In practice, how many samples do you usually take with random search? (I’m defining sample as a unique combo of hyperparameter values) For example, is 10 enough or 100 or 1000 samples more reasonable? And what exact methodology do you use to implement the course to fine scheme? Do you just look the best performing combo, then readjust the ranges from which you’re sampling to be more tightly around the best performing combo values?

With random search depending always on network complexity and computational power avaliable you can set accordingly the number of random times to search. If for example a neural network is large, processing a lot of data it might be reasonable to go for 10 searches or even lower. You could possibly if you have computational capabilities perform more random searches as a second iteration around a given choice of parameters. The choice of the area may not be straightfoward to focus on a certain area and depends on hyperparameter model,s optimas itself.

So basically as many searches as you can reasonably do given computational constraints. Follow up question - do you randomly sample with or without replacement? I don’t even know if it’s possible to do without replacement using numpy and only a range to sample from, but I had a pretty small range for one of my hyperparams (num_layers, range=(2,8), so if I search 10 times, it’s impossible to do without replacement.

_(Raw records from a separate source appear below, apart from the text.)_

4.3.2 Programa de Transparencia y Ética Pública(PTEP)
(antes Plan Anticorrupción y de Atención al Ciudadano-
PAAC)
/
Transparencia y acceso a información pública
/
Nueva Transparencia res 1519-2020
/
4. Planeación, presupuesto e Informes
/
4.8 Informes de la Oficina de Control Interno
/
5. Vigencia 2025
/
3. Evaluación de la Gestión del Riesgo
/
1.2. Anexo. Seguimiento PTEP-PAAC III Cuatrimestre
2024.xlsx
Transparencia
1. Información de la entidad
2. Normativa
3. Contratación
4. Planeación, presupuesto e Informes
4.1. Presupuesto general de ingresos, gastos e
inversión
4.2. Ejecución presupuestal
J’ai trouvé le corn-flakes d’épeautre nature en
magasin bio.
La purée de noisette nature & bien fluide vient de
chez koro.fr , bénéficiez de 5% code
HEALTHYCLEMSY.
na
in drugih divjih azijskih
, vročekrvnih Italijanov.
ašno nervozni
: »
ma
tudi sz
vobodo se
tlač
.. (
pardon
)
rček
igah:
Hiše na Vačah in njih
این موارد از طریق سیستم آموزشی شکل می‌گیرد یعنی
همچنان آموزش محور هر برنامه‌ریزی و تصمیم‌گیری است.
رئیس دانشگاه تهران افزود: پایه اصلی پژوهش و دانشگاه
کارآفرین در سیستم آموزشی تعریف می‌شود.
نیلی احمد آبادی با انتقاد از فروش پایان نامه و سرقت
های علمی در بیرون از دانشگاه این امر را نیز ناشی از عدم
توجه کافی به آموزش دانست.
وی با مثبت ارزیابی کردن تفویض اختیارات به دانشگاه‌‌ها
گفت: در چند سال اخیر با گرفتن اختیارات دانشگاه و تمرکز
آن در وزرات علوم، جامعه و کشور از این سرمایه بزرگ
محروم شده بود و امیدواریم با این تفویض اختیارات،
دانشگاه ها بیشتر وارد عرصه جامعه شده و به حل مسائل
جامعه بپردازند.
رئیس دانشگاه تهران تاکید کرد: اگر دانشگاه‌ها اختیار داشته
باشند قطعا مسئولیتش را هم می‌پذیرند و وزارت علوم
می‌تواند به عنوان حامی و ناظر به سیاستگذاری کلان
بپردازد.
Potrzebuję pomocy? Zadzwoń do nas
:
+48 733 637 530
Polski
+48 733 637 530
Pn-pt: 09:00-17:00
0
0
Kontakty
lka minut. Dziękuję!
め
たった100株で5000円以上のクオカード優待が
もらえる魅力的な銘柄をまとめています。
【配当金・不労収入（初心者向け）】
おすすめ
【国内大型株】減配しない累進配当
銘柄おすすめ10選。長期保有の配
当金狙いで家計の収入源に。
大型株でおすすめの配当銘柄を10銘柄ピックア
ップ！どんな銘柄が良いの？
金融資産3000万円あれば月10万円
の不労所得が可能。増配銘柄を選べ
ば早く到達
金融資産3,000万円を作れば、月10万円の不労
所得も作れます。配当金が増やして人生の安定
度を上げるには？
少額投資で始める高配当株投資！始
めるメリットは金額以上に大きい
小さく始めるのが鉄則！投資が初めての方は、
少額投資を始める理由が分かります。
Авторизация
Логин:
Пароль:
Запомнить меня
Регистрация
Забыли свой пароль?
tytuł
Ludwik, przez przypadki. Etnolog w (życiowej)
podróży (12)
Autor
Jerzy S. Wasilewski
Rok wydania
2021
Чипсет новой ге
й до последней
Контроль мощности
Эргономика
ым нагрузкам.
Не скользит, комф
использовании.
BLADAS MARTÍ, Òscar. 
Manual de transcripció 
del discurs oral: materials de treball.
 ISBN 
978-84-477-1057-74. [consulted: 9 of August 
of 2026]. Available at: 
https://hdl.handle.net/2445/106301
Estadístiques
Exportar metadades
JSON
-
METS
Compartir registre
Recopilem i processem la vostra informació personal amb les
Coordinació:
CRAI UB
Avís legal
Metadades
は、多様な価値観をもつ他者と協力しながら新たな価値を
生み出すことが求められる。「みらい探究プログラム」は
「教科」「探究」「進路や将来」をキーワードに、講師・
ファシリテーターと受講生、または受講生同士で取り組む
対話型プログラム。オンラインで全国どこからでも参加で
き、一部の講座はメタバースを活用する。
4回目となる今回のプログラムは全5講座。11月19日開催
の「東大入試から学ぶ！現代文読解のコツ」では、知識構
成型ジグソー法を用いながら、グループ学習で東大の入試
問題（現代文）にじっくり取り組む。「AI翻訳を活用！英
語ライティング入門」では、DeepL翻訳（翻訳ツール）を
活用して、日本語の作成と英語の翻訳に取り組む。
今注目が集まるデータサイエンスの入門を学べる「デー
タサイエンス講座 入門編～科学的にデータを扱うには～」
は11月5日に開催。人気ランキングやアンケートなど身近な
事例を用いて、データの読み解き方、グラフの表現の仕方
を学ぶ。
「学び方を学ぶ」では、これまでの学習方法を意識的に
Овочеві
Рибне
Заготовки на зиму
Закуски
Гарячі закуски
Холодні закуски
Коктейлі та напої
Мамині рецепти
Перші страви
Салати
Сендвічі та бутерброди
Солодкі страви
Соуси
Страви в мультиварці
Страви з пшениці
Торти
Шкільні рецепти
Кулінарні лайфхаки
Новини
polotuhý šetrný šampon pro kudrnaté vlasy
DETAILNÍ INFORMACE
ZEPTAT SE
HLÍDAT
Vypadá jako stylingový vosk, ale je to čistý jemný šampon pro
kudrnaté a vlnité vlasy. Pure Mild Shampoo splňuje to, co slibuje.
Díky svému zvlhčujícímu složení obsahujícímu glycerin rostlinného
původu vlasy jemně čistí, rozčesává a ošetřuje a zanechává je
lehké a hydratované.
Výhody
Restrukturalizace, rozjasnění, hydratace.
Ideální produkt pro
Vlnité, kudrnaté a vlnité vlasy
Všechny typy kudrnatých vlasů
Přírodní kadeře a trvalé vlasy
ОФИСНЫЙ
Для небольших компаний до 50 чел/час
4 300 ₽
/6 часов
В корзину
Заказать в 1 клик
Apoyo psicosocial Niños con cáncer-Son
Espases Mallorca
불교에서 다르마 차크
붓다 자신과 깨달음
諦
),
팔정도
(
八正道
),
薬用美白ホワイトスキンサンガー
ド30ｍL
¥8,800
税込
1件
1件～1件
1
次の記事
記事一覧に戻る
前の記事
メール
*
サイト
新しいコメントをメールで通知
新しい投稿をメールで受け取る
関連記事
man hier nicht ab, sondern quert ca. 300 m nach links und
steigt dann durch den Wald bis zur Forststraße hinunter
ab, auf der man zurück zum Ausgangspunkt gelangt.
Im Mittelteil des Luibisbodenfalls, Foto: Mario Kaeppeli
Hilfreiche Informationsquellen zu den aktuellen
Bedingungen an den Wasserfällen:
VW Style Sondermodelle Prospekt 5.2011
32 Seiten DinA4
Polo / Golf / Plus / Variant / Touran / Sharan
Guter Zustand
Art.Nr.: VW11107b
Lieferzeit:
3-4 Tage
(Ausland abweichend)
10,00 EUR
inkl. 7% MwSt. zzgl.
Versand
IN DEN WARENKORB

Random search is not the best approach, there are others more efficient such as bayesian , grid search and others using more efficient algorithmic approaches rather than just random.

The reason I am asking about random is because Andrew teaches in this course that random search is much more efficient than grid search. Random search is an O(n) runtime while grid search is O(n^c) where c is the number of hyperparameters being searched. He does not mention bayesian search methods.

My thought was if you already have a certain area maybe grid search would be more effective but he is the Prof here.